The Green Road is helping these places grow their own food, and raising money to acquire farm machinery and seed, and to erect greenhouses. The opportunity, however, is larger than that. The majority of the migrants are children. This will be the first experience in ecovillage living for most. They will directly experience its wonders, skills, and safety. They may never want to go back. Those that do will carry the seeds within them of the better world they glimpsed through the eyes of a child.
Those wishing to make a tax-deductible gift can do so through Global Village Institute by going to http://PayPal.me/greenroad2022 or by directing donations to greenroad@thefarm.org.
There is more info on the Global Village Institute website at https://www.gvix.org/greenroad
The COVID-19 pandemic destroyed lives, livelihoods, and economies. But it has not slowed climate change, a juggernaut threat to all life, humans included. We had a trial run at emergency problem-solving on a global scale with COVID — and we failed. 6.7 million people, and counting, have died. We ignored well-laid plans to isolate and contact trace early cases; overloaded our ICUs; parked morgue trucks on the streets; incinerated bodies until the smoke obscured our cities as much as the raging wildfires.

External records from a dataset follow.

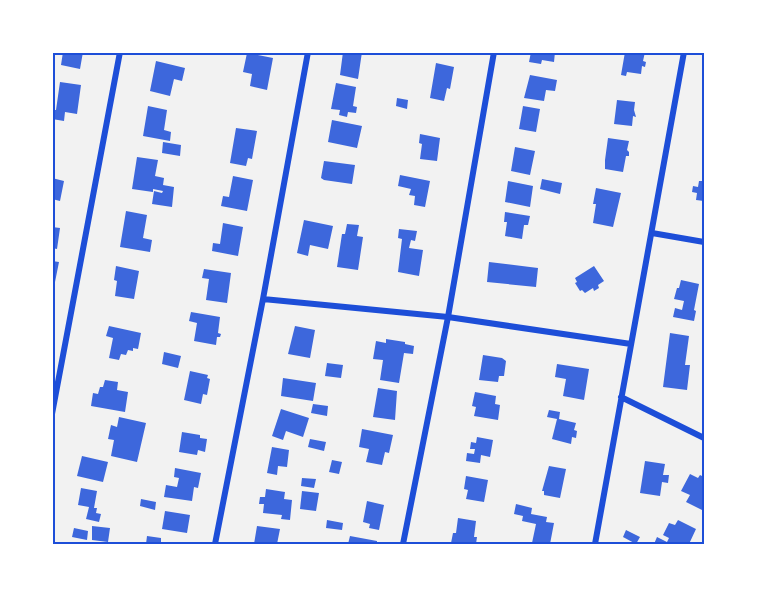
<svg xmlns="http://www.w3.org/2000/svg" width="757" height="597" font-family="Bitter,serif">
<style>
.building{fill:#3d67dc}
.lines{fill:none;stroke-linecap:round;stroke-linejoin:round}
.minor{stroke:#1d4ed8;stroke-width:6}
.neatline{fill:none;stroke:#1d4ed8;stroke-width:2}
</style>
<rect width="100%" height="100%" fill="#f2f2f2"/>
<path class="building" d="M63,52H83L80,69L61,65Z
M343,52H362L358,79L340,75Z
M531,52H555L554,62L542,60L541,64L529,62Z
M625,52H645L643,61L646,62L645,67L642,66L641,74L627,72L626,76L621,75Z
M247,53L273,58L267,90L250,86L252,74L243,72Z
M156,61L185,68L182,81L174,79L170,96L150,91Z
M436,63L454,67L450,89L447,88L444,101L430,98Z
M530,75L557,80L555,91L546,90L544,101L524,98Z
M60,82L81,85L77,114L65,112L64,121L52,119V110H56Z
M336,83L356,87L353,106L357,107L356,113L348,112L347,117L339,115L340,110L331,109Z
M397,98L408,100L407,109L396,106Z
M617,100L635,102L634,110L636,117L633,116L632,126L614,124Z
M148,106L167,110L164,130L171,132L170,141L143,136Z
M523,106L540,109L536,132L519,129Z
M332,120L362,126L357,148L328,142Z
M236,128L257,131L252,159L248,158L246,166L230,163Z
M420,134L440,138L437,161L420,159L422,144L419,143Z
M608,138L629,141L627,150L629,152V156H626L623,172L605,169V160Z
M163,142L181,145L180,156L162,153Z
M515,147L535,151L530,175L511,171Z
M137,157L158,160L155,176L164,178L163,185L174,187L172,207L152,204L154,191L162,193L163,191L153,189V192L132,189Z
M324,161L355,165L352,184L324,180L321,178Z
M400,175L430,181L425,207L414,205L415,196L409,195L411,189L398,186Z
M233,176L253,180L247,211L221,206L223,196L229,197Z
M52,178L64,181L60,201L52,199Z
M542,179L562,183L560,194L540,189Z
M508,181L533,186L530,207L505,202Z
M699,181H704V201L696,200L697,193L692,192L693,186L698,187Z
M596,188L621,193L613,227L593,223L596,204H593Z
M126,211L147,215L143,238L152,240L150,252L120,247Z
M505,212L530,216L528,225H524L522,239L505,236L507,222H504Z
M304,220L333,226L328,249L310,245L308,256L297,253Z
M223,223L243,227L238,256L212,251L213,243L220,244Z
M347,224L359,225L357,236L363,237L358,270L337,267L342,234H345Z
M52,227L60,228L57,249L52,248Z
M399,229L417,231L415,241L411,240L409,248L423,250L419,276L398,272L402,239L398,238Z
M52,261L59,262L55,282L52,281Z
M489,262L538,268L536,287L487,282Z
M116,266L139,271L134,299L115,296L117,281L114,280Z
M594,266L604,281L598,285L599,288L594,291L593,288L585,293L582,290L580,291L575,283L577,282L575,278Z
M204,269L231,273L227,303L206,300L209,279L202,278Z
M681,280L699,284L694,310L696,311L694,321L673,317L675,308L682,310L684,301L674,299L677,288H679Z
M191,312L220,317L218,333L221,334L220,337H217L216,345L194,341L197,323L189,321Z
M109,326L141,333L138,349L133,348V351L128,350L126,355L121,354L119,360L109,358L113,338L106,336Z
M295,326L315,330L310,358L288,354Z
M670,333L689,336L685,365H690L687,390L663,387Z
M386,339L405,342V344L414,346L413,354L404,353L399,383L380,380L383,360L373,359L376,341L386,343Z
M164,352L181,356L178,368L162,364Z
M483,355L502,358L506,361L504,376H499L498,382L479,380Z
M327,363L343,365L341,378L325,376Z
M557,364L589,369L584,400L563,396L566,379L555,377Z
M190,371L208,375L207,378L210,379L207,395L203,394L201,404L184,400Z
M283,378L316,383L313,401L281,396Z
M105,380L118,382L117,390L128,392L125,412L91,406L93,393L98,394L100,387H103Z
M378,388L397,391L395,420L373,417Z
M475,392L496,396L495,404L500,405L498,420L474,416L476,407L472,406Z
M313,404L328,406L327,416L311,413Z
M281,409L309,418L303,437L286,431L283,440L272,436Z
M549,410L560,412L559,419L576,423L574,430L577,431L576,438L572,437L571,444L552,439L557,419L547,417Z
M119,417L146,423L137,462L111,456L114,440L108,439L111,425L117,427Z
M362,429L393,435L389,453L385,452L382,465L366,462L369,449L359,447Z
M182,432L200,435V438L207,439L205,452L198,450L197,455L179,452Z
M477,437L493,440L490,457L481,455L480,463L466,461L467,453L474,454L475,449H470L471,442L476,443Z
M310,439L326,442L324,451L308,447Z
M272,447L289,450L287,467L278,466L277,475L267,473Z
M82,456L108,462L103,482L77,476Z
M332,460L342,462L339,474L329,472Z
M645,461L665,464L663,475H669L668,483L662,482L660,496L640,493Z
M549,466L566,469L560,498L544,495V491H542Z
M175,468L201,473L198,488L194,487L192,501L164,497L166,485L177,487L179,478L174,477Z
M690,474L698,478L700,475L704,477V511L686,502L690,495L681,491Z
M466,476L488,480L484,502L466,499L468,490L464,489Z
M302,478L316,479L314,488L301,486Z
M81,488L97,491L94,508H97L96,513L101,514L99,522L86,519L89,507L78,505Z
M266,489L285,492L284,499L292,500L290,520L281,519L282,515L263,513L264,504H259L260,497H265Z
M302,491L319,493L316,511L300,509Z
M141,499L156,502L155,510L140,506Z
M367,501L384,505L379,530L369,528L370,524L363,522Z
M516,504L532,508L531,514L547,517L546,522L554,523L550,544L532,543L536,524L522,521L523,516L514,514Z
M165,511L190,515L187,533L162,529Z
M458,518L476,521L474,537H477L476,544L451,543L453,533H456Z
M327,520L343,523L342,530L326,528Z
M678,520L696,529L689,544H654L657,537L667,542L669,538L663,535L669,523L675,525Z
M92,526L110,528L108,542L92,540Z
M257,526L280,529L277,544H254Z
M74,528L88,531L87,540L72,537Z
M626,530L640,537L636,544L623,537Z
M147,536L161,538V544H146Z
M350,536L377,541V544H348Z"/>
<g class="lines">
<path class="minor" d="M652,233L704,242
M263,299L448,317L631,344
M621,397L704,438
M52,414L120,52
M215,544L263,299L308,52
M403,544L448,317L494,52
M595,544L684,52"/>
</g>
<rect width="757" height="597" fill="none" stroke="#ffffff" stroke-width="108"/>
<rect x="54" y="54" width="649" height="489" class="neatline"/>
</svg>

We set back our children’s education and mental health. We virtualized the work week until few wanted to return to their open-plan cubicle offices. We invented and produced tests and vaccines faster than anyone thought possible but then we hoarded them for the wealthy and denied them to two-thirds of the world, who became the Petri-plates for new variants. SARS jumped from people to dogs and cats to field mice. The modern world took a masterclass in how abysmally, unbelievably, shockingly bad we could fail, despite our amazing science, vast wealth, and singular talents as a species.
Having failed so dramatically, so convincingly, with such breathtaking ineptitude, do we imagine we will now do better with climate? Having demonstrated such extreme disorientation in the face of a few simple strands of RNA, do we imagine we can call upon some magic power that will change all that for planetary-ecosystem-destroying climate change?
As the world emerges into pandemic recovery (maybe), there is growing recognition that we must learn to do better. We must chart a pathway to a new carbon economy that goes beyond zero emissions and runs the industrial carbon cycle backward — taking CO2 from the atmosphere and ocean, turning it into coal and oil, and burying it in the ground. The triple bottom line of this new economy is antifragility, regeneration, and resilience. We must lead by good examples; carrots, not sticks; ecovillages, not carbon indulgences. We must attract a broad swath of people to this work by honoring it, rewarding it, and making it fun. That is our challenge now.